Financial Characteristics and Outperformance: Evidence of a Contemporary Framework From the US Lodging Industry
Purpose– The paper aims to provide empirical evidence that certain financial characteristics are critical for lodging firms to earn a higher profit. Further, it proposes, perhaps more importantly, a robust empirical framework for identifying outperformance in profitability, which has been barely studied in the lodging industry.
Design/methodology/approach– The paper employed logit models, under the framework of comparative advantage theory, to explore the relationships between firm financial characteristics and outperformance from a financial perspective.

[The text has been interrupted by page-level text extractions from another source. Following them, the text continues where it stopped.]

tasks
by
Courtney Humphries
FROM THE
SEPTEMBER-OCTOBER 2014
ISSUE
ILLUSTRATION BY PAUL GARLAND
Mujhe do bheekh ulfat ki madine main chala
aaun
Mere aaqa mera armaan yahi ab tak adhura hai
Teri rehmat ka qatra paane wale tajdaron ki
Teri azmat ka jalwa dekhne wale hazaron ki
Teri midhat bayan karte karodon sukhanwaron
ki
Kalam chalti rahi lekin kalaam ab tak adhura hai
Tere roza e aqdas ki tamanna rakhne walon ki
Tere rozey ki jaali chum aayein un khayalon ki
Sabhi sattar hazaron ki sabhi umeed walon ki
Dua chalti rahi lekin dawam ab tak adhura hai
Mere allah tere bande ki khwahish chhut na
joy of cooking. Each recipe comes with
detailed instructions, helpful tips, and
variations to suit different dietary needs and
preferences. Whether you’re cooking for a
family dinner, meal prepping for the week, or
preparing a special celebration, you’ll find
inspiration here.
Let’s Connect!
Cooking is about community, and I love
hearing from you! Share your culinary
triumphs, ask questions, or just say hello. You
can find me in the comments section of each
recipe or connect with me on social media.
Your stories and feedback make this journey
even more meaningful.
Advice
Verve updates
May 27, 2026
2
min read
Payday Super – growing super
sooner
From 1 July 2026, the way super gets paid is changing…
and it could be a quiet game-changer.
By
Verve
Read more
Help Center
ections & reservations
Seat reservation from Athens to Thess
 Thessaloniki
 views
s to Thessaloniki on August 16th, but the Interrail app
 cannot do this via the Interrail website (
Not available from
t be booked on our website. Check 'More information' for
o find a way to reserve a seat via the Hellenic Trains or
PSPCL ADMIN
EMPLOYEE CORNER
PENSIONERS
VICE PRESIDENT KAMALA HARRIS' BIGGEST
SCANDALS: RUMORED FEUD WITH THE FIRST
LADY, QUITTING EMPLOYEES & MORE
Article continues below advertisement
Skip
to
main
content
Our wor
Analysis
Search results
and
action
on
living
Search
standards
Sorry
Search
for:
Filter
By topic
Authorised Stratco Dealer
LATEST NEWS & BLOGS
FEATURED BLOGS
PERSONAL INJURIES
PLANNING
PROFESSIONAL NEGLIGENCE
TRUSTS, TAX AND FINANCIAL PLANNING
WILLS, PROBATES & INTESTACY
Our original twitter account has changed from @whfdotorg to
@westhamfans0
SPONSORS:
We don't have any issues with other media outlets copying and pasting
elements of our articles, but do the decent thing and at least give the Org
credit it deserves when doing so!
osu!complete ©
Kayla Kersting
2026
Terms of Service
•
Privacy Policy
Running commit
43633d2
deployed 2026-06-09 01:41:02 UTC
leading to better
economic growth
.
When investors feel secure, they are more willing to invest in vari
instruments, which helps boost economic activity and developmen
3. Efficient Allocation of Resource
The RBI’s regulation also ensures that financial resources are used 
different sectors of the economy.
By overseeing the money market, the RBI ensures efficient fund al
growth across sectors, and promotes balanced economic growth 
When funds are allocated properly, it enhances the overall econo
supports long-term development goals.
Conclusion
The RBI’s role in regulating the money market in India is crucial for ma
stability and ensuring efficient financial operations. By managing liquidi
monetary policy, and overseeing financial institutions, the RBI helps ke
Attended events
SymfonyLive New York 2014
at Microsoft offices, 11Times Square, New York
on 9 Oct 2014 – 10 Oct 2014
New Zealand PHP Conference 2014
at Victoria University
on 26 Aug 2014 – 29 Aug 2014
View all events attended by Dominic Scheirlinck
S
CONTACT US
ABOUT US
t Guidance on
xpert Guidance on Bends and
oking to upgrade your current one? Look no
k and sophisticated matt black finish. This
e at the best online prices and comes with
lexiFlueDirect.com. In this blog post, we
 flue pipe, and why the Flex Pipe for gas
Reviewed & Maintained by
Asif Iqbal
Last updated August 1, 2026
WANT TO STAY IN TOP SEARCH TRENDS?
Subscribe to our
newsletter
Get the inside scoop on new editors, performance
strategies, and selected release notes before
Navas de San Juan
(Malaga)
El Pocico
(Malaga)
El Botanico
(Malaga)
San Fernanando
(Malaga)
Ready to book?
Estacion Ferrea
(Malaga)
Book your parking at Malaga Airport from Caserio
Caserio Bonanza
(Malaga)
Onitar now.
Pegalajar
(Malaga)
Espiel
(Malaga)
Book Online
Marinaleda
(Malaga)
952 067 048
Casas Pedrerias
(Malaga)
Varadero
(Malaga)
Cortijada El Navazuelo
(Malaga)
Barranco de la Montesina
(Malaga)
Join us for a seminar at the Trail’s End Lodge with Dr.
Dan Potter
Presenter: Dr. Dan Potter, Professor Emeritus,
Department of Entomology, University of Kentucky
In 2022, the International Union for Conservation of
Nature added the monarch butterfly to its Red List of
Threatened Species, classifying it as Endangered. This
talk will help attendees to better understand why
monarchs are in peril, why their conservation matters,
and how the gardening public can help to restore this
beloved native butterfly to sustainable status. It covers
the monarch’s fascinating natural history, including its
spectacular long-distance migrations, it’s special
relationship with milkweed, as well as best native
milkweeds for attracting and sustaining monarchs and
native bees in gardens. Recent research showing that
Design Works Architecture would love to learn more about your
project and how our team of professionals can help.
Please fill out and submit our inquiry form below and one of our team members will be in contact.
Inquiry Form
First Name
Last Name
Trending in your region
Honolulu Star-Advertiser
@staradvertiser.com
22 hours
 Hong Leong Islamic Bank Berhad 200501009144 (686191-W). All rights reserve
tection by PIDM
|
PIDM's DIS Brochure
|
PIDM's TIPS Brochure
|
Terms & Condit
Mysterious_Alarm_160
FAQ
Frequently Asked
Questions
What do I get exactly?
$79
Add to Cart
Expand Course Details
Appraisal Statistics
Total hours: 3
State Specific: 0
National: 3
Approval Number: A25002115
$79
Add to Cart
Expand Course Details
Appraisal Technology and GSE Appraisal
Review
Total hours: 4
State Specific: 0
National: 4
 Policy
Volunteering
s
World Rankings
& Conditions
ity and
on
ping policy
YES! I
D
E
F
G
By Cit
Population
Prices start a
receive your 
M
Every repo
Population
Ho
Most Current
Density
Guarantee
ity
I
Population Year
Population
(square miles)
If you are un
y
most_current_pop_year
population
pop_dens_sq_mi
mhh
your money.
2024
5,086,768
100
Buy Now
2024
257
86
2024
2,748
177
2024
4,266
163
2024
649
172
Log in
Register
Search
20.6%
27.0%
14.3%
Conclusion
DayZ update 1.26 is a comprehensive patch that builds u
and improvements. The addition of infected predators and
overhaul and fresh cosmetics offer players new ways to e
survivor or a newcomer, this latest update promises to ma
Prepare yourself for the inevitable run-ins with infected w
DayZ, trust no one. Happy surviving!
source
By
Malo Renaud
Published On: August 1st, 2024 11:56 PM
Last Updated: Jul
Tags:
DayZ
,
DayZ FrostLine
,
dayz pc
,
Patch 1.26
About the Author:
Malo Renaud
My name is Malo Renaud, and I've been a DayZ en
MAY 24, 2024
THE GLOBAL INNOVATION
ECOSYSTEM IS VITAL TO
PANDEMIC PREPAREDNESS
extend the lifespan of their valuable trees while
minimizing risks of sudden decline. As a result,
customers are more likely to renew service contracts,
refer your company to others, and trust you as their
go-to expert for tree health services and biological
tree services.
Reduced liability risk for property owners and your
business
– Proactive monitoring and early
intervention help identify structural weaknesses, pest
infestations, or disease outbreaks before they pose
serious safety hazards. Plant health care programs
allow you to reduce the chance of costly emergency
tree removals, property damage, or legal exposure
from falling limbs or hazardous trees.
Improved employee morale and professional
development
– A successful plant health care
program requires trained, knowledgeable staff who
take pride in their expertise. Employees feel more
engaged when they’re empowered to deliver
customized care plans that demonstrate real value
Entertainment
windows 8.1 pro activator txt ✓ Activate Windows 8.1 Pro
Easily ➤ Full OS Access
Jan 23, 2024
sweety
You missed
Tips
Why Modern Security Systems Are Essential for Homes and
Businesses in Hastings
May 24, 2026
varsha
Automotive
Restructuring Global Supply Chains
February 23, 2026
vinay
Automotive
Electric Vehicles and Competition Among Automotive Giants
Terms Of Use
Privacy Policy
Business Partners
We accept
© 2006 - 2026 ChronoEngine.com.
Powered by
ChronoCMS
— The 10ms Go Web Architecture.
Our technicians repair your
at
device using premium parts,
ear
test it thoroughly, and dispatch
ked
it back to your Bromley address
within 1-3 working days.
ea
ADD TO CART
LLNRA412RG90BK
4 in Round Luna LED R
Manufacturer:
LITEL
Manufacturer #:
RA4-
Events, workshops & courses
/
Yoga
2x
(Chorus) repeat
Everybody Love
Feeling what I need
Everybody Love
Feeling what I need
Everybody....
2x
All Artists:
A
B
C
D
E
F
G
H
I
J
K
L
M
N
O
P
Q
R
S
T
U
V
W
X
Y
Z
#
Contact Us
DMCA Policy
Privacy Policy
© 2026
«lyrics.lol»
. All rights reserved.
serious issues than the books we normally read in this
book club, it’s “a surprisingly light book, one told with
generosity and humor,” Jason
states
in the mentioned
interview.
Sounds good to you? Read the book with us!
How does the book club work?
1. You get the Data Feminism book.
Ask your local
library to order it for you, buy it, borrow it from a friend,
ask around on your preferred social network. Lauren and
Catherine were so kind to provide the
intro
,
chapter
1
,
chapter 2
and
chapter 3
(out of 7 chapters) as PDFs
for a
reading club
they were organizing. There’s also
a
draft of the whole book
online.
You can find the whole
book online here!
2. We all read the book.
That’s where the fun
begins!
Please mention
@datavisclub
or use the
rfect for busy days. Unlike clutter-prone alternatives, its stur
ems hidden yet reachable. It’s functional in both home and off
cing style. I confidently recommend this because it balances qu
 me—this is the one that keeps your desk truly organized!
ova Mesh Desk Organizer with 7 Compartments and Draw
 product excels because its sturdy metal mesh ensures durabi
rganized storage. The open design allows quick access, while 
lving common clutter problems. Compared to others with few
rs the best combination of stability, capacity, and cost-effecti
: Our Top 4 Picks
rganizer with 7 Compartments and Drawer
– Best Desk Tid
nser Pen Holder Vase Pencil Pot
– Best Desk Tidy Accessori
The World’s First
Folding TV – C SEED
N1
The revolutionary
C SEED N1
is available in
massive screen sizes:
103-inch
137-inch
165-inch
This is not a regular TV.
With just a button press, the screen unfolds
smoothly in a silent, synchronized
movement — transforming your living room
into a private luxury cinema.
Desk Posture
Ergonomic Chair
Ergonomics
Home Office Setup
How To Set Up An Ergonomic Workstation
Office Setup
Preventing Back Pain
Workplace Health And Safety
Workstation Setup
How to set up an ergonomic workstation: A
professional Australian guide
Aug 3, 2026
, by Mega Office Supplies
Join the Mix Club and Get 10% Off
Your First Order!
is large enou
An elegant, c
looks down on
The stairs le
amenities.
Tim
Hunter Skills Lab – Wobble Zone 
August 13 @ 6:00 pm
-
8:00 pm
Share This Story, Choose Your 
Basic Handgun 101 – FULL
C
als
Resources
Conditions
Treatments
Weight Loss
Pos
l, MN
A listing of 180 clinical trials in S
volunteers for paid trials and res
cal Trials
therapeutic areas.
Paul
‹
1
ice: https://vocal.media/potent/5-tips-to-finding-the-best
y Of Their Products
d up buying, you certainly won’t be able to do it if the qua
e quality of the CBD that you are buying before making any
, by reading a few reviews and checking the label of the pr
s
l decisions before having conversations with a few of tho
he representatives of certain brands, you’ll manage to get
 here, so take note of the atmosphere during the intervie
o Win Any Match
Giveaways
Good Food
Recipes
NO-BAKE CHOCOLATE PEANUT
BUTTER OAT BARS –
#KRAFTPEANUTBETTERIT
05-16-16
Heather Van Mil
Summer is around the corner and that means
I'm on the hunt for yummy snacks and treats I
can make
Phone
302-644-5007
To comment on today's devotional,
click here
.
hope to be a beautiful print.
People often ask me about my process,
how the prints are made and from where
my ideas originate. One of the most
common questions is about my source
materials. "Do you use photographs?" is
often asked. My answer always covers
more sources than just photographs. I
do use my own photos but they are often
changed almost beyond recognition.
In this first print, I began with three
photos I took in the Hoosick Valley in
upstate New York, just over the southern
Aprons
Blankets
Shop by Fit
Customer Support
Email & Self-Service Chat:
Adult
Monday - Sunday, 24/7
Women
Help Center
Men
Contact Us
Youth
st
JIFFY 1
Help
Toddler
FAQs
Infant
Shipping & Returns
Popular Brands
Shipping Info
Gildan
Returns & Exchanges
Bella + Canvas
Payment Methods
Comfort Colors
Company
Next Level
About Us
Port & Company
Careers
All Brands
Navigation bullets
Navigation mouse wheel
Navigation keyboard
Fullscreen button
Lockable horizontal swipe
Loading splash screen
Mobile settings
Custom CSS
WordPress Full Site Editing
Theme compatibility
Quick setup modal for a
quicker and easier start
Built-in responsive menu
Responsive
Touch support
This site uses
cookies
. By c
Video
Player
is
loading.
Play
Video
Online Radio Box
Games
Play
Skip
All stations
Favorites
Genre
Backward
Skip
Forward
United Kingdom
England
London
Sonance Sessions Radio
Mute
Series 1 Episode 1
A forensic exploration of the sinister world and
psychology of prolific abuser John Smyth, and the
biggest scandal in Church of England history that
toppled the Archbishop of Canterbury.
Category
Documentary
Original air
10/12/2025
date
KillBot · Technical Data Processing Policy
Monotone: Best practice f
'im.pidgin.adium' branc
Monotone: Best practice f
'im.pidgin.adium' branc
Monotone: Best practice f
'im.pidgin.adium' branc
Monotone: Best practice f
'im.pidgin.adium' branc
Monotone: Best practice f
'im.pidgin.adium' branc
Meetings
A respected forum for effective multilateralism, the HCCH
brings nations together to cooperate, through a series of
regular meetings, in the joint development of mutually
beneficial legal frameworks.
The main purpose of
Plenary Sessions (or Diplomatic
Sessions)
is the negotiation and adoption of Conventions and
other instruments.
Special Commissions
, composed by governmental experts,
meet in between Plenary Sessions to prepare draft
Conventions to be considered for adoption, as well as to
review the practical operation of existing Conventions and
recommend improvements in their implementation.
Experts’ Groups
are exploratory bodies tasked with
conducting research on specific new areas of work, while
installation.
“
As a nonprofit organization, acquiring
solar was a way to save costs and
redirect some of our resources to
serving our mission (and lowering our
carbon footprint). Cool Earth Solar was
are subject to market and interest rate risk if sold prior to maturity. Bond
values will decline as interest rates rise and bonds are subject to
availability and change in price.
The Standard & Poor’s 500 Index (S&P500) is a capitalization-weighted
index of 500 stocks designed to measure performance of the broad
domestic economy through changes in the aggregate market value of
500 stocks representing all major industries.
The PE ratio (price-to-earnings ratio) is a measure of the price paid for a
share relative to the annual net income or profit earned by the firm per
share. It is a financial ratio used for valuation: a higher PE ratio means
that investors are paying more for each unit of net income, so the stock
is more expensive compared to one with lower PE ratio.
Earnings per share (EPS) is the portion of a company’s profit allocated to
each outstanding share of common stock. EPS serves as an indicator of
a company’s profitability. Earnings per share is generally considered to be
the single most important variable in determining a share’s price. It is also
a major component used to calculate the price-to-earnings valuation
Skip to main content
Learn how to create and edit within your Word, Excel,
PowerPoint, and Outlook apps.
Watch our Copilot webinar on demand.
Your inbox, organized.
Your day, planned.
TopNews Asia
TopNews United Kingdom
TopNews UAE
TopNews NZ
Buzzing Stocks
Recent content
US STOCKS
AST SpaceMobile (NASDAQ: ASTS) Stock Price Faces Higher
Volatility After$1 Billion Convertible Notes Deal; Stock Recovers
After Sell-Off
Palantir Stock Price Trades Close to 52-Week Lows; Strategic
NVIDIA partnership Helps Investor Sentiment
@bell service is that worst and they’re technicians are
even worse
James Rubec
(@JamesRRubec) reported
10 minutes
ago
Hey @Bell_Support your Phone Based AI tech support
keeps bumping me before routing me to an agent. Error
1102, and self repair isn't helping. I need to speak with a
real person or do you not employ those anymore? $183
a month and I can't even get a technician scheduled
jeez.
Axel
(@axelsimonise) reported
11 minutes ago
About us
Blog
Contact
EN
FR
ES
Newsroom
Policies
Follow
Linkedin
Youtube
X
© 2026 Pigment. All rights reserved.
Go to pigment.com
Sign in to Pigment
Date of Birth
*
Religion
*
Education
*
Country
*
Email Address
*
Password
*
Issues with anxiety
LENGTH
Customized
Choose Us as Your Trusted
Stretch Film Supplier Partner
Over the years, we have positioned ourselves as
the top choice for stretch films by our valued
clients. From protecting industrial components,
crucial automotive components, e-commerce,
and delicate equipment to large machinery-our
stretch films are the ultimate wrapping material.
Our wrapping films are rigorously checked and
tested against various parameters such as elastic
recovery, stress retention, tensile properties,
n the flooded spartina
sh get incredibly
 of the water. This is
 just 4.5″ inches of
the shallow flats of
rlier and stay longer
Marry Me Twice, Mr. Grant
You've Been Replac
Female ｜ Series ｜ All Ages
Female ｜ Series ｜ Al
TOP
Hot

Findings– This study, for the first time, provides systematic empirical evidence on how to identify lodging firms that outperform their competitors over time. From a practical standpoint, owners and managers should use industry medians to benchmark financial performance, focusing on factors such as leverage, book to market, asset turnover, and firm size to ensure financial performance leadership among lodging firms. Moreover, echoing previous research, a franchise appears to help differentiate an outperforming firm from its competitors in a positive way.
Research limitations/implications– Because of the chosen research framework, the study results need to be interpreted with caution. Specific suggestions appear in the section of limitations and future research.
Practical implications– The paper includes implications of general guidelines to identify financial characteristics that differentiate outperforming firms from their competitors as well as some specific action plans for investors, practitioners, and researchers to consider.
Originality/value– This paper is the first one that provides systematic empirical evidence on how to identify lodging firms that outperform their competitors over time, thus shedding lights on what financial characteristics lodging firms should keep a close eye on for a better future.